To determine which lengths could NOT be a possible length of the third side of a triangle with the other two sides measuring 2 units and 8 units, we can use the triangle inequality theorem. This theorem states that the sum of the lengths of any two sides of a triangle must be greater than the length of the third side.
Let the lengths of the sides be \( a = 2 \), \( b = 8 \), and \( c \) be the length of the third side. The triangle inequalities to consider are:
- \( a + b > c \)
- \( a + c > b \)
- \( b + c > a \)
Substituting \( a \) and \( b \):
- \( 2 + 8 > c \) → \( 10 > c \) → \( c < 10 \)
- \( 2 + c > 8 \) → \( c > 6 \)
- \( 8 + c > 2 \) → \( c > -6 \) (this inequality is always satisfied given positive side lengths)

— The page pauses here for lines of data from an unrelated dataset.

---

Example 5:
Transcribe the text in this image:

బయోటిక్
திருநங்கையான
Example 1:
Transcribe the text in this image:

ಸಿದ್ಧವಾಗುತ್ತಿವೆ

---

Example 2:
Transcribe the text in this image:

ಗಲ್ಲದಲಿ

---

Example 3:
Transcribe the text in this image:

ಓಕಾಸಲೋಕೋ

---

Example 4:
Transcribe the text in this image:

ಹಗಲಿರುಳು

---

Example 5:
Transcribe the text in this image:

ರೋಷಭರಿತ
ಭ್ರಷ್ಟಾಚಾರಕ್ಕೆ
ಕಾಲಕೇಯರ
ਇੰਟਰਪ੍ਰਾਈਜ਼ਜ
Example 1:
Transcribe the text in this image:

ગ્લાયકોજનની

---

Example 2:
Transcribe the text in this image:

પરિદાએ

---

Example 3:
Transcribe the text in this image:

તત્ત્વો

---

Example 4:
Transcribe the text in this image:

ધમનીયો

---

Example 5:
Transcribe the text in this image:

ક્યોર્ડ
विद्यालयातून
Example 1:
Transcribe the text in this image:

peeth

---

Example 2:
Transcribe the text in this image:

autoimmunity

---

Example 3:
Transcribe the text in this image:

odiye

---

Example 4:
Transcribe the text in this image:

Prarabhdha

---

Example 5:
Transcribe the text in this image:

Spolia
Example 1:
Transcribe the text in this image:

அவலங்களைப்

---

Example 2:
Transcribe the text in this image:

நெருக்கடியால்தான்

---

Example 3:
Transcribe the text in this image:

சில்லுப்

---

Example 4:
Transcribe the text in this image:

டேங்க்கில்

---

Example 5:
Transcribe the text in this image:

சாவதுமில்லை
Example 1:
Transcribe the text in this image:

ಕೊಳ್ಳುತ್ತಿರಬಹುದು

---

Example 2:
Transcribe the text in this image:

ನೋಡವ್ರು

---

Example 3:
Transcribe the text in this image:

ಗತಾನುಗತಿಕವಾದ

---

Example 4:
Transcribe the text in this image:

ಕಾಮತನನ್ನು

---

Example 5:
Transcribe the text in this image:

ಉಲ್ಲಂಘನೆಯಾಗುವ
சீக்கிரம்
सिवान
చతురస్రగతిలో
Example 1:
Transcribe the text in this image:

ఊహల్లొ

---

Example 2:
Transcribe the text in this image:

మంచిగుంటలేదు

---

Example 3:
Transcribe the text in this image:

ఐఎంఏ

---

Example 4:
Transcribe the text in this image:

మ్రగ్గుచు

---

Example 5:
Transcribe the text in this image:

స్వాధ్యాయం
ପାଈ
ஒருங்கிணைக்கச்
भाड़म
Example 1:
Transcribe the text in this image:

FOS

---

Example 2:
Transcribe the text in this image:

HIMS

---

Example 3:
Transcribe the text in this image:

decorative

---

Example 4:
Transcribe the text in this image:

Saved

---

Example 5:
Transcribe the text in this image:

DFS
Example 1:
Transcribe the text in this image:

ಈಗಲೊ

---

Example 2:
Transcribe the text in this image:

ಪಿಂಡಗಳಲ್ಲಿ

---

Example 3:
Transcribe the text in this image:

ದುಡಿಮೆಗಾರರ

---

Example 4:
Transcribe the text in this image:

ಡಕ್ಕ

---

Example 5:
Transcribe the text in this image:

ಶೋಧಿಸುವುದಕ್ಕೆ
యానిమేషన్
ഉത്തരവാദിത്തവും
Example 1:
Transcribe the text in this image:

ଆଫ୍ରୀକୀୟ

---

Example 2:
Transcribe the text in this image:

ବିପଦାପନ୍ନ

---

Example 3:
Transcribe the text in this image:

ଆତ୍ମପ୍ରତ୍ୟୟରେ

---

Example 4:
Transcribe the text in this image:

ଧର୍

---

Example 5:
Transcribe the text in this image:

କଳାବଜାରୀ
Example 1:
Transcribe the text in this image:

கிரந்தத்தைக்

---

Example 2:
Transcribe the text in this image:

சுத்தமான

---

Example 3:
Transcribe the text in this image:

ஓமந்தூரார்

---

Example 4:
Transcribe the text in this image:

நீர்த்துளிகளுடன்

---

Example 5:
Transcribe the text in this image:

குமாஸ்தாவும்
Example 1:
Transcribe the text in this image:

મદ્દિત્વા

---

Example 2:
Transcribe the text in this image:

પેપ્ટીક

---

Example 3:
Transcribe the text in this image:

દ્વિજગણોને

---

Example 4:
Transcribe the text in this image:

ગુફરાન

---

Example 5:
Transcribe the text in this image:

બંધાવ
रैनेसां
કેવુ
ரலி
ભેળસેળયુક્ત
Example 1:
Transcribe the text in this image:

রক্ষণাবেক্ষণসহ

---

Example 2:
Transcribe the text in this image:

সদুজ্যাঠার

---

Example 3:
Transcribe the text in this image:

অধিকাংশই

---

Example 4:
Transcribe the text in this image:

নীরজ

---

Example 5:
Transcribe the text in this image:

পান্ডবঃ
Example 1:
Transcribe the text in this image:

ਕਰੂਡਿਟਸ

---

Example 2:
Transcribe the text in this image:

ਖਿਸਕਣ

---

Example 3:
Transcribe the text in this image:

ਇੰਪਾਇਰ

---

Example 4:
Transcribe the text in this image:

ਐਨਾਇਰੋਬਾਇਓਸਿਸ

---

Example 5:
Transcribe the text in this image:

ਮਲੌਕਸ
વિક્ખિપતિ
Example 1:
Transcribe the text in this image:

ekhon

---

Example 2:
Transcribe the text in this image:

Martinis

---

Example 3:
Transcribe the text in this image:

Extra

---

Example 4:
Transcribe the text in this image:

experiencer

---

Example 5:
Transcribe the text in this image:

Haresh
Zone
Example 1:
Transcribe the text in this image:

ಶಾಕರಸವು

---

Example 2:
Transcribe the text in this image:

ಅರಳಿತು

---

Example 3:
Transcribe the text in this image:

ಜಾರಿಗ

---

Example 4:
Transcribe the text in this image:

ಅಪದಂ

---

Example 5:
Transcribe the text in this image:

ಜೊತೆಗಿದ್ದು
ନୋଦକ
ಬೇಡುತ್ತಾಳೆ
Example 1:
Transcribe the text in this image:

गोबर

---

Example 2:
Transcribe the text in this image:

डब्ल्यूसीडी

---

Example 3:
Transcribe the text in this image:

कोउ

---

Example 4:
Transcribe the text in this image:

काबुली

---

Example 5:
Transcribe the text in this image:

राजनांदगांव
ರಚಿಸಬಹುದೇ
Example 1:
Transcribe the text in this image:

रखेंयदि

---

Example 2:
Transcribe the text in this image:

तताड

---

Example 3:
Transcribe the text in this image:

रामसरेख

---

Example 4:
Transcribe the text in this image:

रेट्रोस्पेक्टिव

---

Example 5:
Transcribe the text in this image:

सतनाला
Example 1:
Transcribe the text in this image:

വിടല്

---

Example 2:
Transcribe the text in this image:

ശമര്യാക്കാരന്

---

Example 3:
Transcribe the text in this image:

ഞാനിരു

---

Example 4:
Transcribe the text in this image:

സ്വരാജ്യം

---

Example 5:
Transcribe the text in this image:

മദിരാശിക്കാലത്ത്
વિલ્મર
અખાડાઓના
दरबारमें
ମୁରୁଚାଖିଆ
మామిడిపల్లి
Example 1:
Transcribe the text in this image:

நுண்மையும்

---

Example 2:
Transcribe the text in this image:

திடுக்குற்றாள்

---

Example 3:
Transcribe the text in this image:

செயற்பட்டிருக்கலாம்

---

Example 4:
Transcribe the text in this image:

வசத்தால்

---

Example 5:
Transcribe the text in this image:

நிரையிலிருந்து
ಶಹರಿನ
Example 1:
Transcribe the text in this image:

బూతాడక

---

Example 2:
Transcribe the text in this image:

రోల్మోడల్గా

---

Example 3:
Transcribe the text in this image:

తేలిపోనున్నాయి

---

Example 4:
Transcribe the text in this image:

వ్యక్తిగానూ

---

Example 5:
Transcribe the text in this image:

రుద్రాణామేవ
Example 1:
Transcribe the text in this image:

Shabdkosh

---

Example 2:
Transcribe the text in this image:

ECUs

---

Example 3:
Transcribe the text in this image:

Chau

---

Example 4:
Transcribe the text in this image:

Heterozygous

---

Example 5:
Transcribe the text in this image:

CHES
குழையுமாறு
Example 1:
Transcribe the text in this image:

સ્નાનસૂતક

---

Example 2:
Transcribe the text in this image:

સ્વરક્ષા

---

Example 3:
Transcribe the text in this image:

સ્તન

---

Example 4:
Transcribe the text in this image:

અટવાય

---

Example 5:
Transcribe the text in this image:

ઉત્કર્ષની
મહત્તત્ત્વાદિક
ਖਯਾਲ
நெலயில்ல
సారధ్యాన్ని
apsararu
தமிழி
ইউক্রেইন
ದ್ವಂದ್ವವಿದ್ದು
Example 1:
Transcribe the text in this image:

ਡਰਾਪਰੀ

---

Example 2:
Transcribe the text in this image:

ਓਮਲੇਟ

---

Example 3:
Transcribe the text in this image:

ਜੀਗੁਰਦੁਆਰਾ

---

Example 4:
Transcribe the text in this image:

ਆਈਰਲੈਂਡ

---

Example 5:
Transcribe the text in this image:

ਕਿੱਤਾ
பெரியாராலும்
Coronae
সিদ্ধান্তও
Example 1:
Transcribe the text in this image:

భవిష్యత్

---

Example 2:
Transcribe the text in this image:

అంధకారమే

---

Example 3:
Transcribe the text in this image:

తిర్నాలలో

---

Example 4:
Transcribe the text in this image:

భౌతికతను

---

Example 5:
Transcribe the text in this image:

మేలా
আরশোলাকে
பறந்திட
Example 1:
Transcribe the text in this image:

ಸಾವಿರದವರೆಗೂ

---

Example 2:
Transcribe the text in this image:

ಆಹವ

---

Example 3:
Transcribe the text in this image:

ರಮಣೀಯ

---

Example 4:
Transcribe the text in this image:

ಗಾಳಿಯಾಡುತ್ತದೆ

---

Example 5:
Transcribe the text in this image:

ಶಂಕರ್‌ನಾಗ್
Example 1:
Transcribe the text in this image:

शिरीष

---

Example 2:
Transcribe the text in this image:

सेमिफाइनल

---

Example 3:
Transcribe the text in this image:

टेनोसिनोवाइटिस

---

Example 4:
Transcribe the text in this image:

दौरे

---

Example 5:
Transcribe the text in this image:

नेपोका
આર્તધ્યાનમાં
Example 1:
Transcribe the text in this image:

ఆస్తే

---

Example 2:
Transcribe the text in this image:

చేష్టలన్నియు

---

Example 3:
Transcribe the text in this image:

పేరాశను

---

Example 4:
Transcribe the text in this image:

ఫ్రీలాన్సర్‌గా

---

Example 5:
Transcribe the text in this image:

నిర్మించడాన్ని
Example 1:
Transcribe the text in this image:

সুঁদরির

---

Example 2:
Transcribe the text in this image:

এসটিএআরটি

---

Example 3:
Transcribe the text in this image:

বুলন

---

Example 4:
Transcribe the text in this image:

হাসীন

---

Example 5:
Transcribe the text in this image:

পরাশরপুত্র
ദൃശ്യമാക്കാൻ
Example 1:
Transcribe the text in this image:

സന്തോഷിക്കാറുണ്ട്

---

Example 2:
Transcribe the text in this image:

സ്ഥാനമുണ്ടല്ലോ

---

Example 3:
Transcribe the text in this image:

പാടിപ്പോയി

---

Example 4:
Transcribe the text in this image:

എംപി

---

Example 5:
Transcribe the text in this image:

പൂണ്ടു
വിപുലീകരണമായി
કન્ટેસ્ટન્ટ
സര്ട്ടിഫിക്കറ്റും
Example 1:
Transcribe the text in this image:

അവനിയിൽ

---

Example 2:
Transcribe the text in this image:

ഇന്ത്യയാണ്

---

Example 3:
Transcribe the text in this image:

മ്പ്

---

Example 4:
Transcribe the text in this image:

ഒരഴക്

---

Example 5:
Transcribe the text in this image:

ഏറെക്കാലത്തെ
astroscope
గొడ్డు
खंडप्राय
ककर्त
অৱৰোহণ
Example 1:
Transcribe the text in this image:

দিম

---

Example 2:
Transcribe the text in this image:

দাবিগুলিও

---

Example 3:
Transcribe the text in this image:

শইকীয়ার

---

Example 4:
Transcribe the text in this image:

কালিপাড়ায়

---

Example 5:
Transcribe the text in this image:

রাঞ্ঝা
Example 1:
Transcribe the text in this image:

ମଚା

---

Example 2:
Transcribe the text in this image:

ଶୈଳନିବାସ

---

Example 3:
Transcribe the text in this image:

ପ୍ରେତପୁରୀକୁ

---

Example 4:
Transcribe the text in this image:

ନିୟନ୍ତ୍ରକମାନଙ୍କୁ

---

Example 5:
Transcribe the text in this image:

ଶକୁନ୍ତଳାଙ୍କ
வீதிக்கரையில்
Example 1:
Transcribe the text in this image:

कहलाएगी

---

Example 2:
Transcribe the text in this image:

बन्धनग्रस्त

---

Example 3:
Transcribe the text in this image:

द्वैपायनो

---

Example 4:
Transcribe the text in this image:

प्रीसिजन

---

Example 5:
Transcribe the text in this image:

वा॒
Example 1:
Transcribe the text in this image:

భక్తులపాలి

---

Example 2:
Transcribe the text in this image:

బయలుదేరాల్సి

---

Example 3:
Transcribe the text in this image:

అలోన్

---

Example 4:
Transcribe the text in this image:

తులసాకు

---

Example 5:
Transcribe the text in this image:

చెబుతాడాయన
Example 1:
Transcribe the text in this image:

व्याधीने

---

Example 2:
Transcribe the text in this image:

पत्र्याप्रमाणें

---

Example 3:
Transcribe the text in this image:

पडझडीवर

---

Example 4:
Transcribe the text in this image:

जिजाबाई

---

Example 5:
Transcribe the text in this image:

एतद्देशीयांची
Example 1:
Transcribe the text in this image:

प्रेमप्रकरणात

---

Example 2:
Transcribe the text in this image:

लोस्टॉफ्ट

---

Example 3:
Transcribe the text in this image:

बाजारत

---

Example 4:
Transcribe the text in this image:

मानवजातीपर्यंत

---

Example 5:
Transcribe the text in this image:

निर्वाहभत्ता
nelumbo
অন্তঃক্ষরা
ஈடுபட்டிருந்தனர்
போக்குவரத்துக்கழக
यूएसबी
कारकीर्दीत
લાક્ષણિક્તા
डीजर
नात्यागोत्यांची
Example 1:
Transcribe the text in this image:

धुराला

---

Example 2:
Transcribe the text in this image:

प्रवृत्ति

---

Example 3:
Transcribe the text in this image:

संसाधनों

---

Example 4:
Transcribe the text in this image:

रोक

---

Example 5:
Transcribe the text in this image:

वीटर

From these inequalities, we find:
- \( c \) must be less than 10.
- \( c \) must be greater than 6.
Thus, the range for \( c \) is:
\[ 6 < c < 10 \]
Now let's evaluate the given options:
- 7: This is within the range (6 < 7 < 10).
- 8: This is also within the range (6 < 8 < 10).
- 9: This is within the range (6 < 9 < 10).
- 10: This is NOT within the range (10 is not less than 10).
Therefore, the length that could NOT be a possible length of the third side is 10.